Earth Day at Washington Park Arboretum
Annual Earth Day celebration combining hands-on conservation volunteering with public education — set among 230 acres of spring bloom, including Pacific dogwood and the famous Azalea Way.
About the event
The Arboretum Foundation hosts this annual Earth Day event at Washington Park Arboretum, one of Seattle's most important urban green spaces. The 230-acre arboretum — managed jointly by the University of Washington Botanic Gardens and the City of Seattle — holds one of the Pacific Northwest's finest living collections of trees and shrubs, and late April is its peak season.
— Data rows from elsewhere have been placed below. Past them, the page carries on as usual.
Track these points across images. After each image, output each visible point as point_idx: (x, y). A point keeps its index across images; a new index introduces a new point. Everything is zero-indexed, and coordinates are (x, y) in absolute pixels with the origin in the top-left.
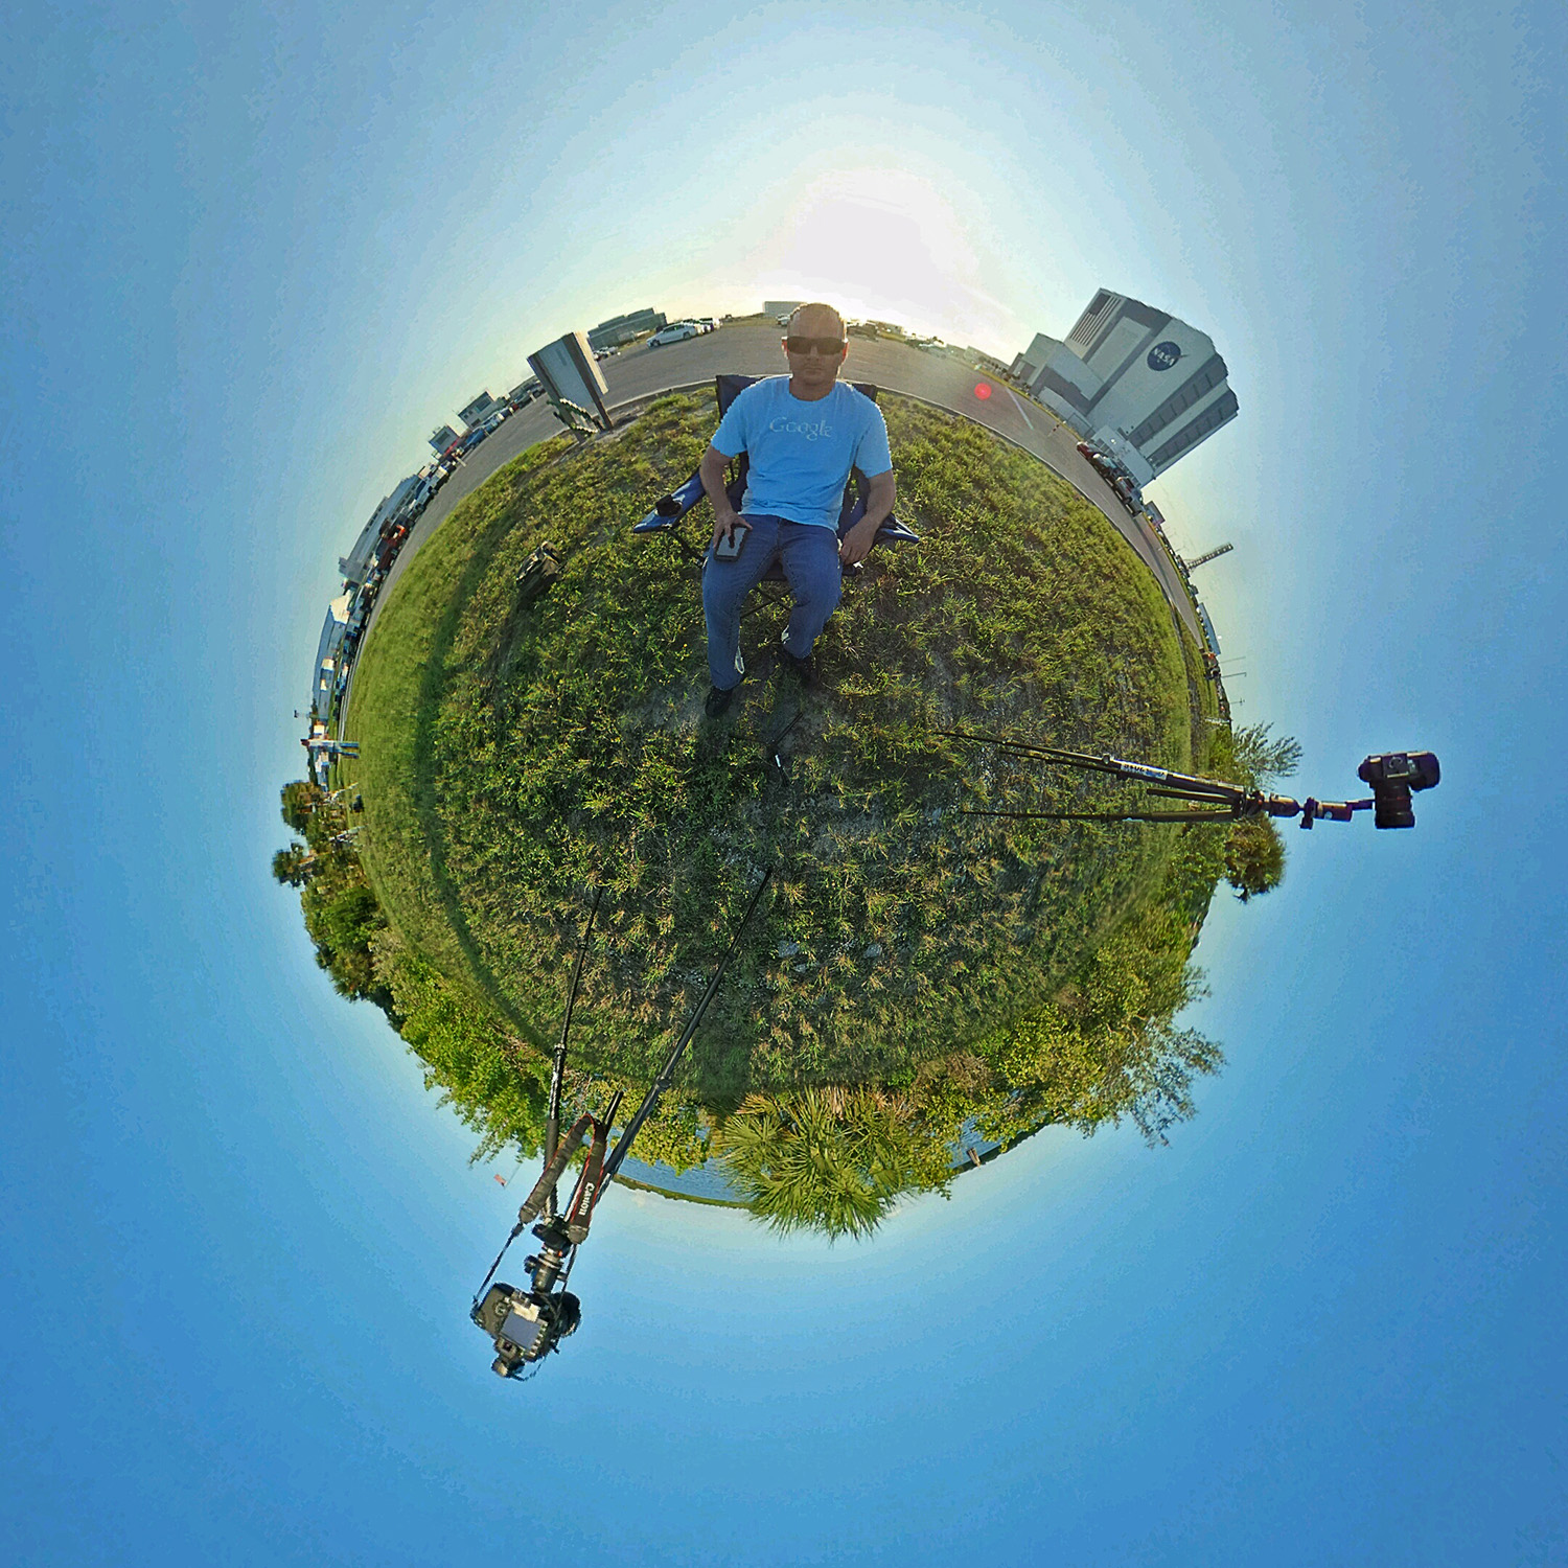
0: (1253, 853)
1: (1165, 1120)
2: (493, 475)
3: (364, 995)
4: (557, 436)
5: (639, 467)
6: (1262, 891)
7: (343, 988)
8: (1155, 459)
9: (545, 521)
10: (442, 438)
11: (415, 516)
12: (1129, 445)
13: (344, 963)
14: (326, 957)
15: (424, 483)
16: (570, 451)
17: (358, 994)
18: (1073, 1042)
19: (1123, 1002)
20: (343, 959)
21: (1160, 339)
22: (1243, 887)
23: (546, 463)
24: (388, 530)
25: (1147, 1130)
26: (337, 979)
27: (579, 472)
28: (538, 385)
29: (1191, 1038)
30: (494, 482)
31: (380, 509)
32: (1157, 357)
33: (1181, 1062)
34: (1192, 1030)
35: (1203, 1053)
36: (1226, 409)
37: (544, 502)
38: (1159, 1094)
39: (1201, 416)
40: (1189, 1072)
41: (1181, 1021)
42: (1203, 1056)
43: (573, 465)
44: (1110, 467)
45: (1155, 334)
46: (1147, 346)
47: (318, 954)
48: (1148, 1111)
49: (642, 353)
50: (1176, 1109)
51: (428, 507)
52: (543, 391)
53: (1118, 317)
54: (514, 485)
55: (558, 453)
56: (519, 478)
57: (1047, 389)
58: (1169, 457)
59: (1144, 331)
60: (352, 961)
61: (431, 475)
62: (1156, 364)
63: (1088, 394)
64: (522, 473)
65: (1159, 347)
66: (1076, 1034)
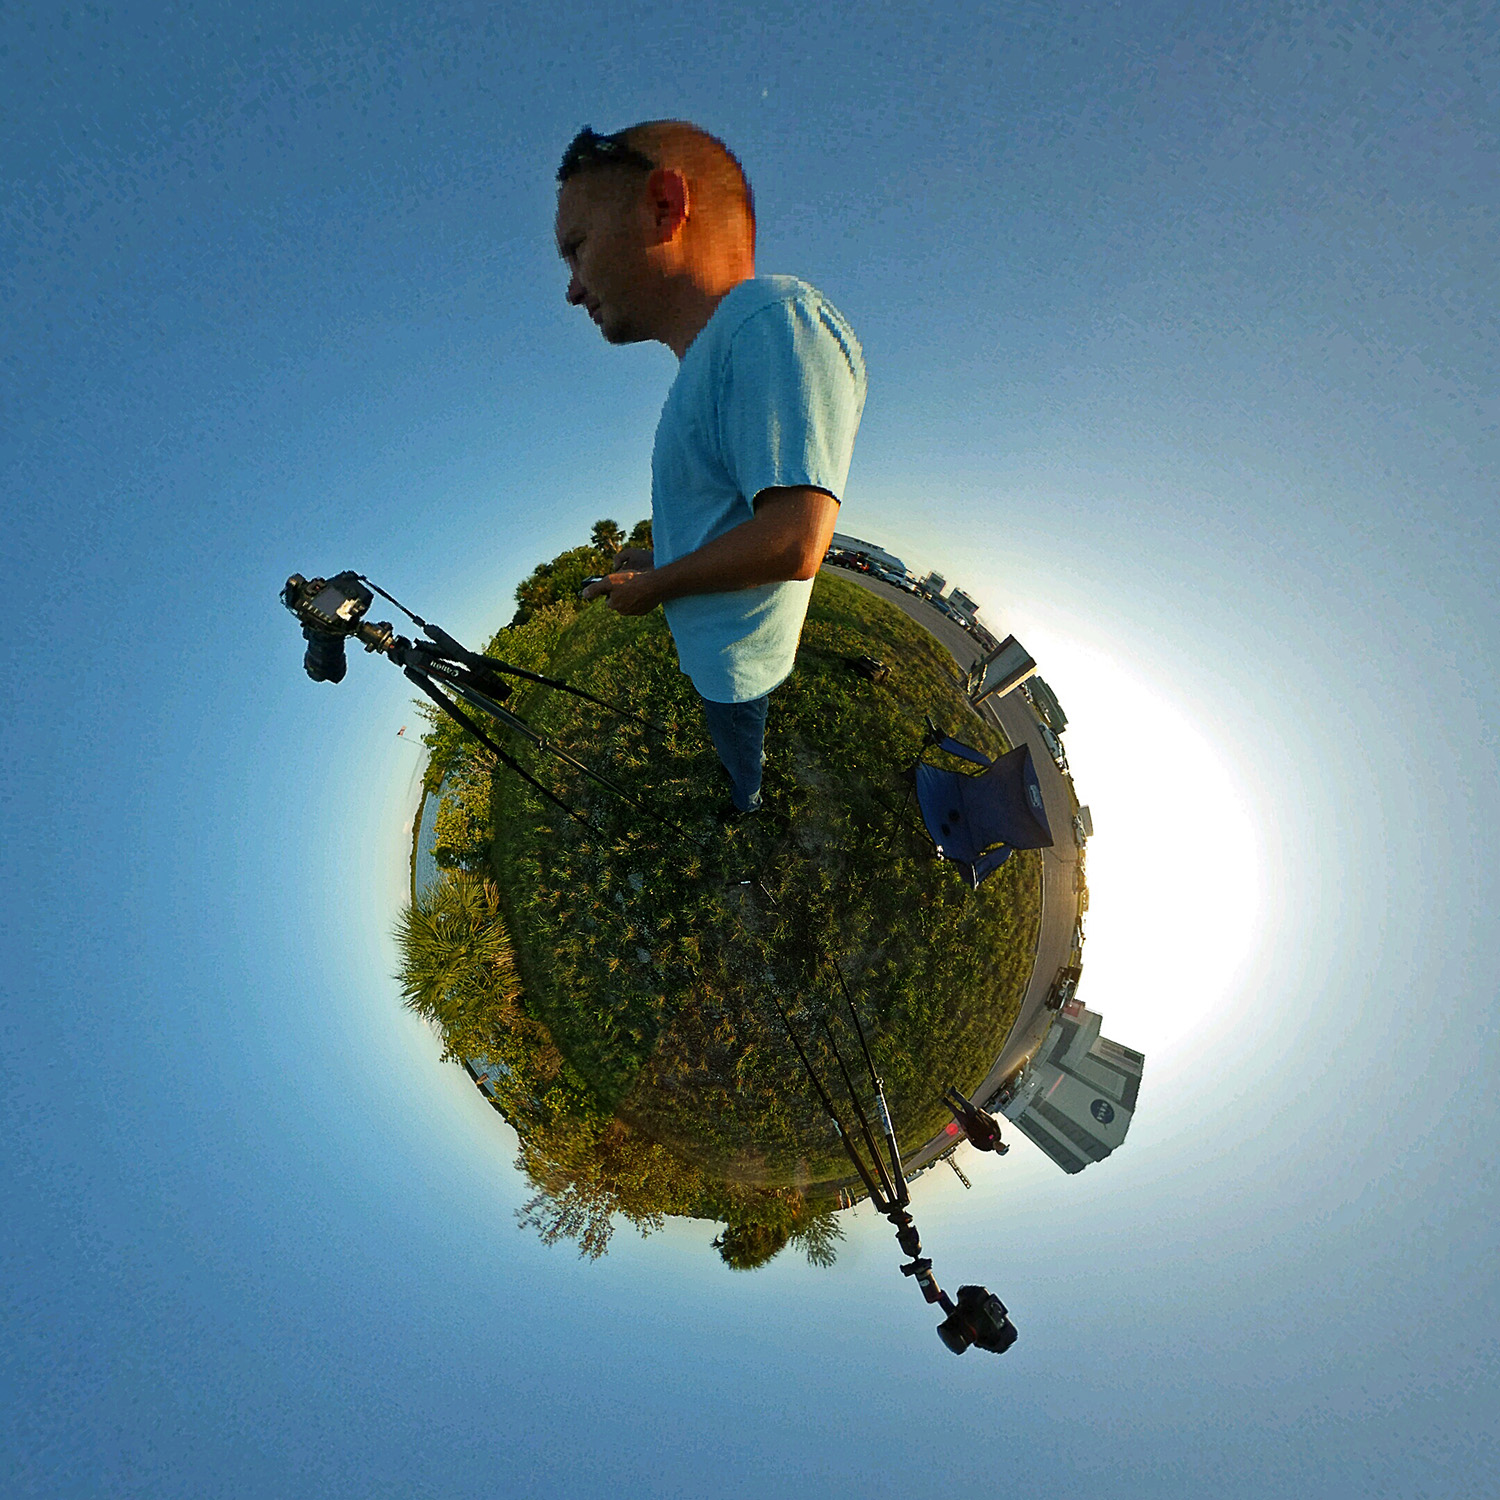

Each year's event is organized around a different ecological theme. The 2025 theme was "Powerful Pollinators," with programming centered on bee hotels, native plant gardens, and the arboretum's "no mow meadow" zones that support birds and beneficial insects. The event typically runs 9 a.m.–1 p.m. on the Saturday nearest April 22.
What to expect
Visitors can join a guided volunteer work crew removing invasive plants from arboretum collections (pre-registration required, ages 15+), build a pollinator hotel to take home, visit the UW Botanic Gardens discovery cart for hands-on activities, and speak with Master Gardeners about creating pollinator-friendly home gardens.
The arboretum itself is reason enough to visit in late April — Azalea Way is typically approaching peak bloom, the cherry collection is often still showing color, and Pacific dogwood trees flower throughout the forest collections. The event is just one more reason to be there.